'''
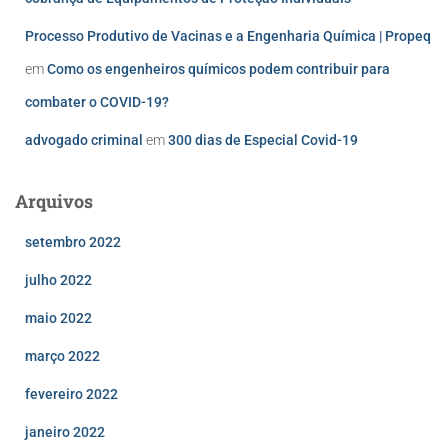
Processo Produtivo de Vacinas e a Engenharia Química | Propeq
em
Como os engenheiros químicos podem contribuir para
combater o COVID-19?
advogado criminal
em
300 dias de Especial Covid-19
Arquivos
setembro 2022
julho 2022
maio 2022
março 2022
fevereiro 2022
janeiro 2022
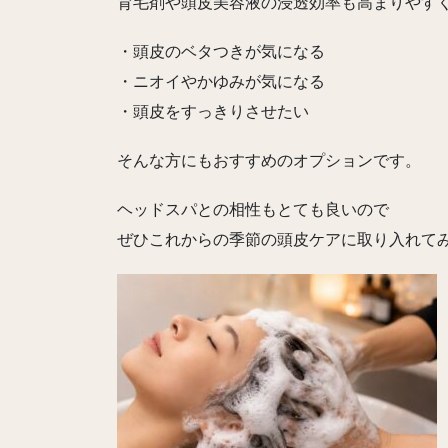
育毛剤や頭皮美容液の浸透効率も高まりやす
・頭皮のベタつきが気になる
・ニオイやかゆみが気になる
・頭皮をすっきりさせたい
そんな方にもおすすめのオプションです。
ヘッドスパとの相性もとても良いので
ぜひこれからの季節の頭皮ケアに取り入れてみ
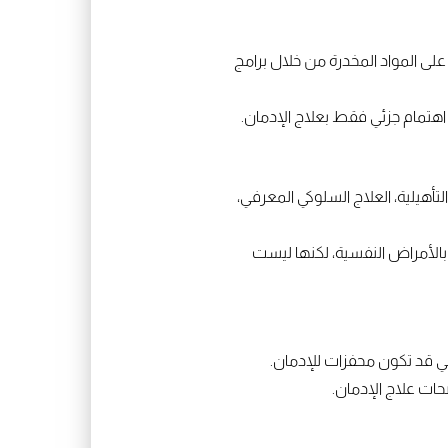
لى المواد المخدرة من خلال برامج
 اهتمام جزئي فقط بعلاج الإدمان.
تأهيلية، العلاج السلوكي المعرفي،
بالأمراض النفسية، لكنها ليست
لتي قد تكون محفزات للإدمان.
حات علاج الإدمان.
'''
__Problem description__. Nothing but the lines from the one containing "ヘッドスパとの相性もとても良いので" through the end of the listing should be printed, each exactly as it appears and without pictures.

__Finished exercise__.
ヘッドスパとの相性もとても良いので
ぜひこれからの季節の頭皮ケアに取り入れてみ
لى المواد المخدرة من خلال برامج
 اهتمام جزئي فقط بعلاج الإدمان.
تأهيلية، العلاج السلوكي المعرفي،
بالأمراض النفسية، لكنها ليست
لتي قد تكون محفزات للإدمان.
حات علاج الإدمان.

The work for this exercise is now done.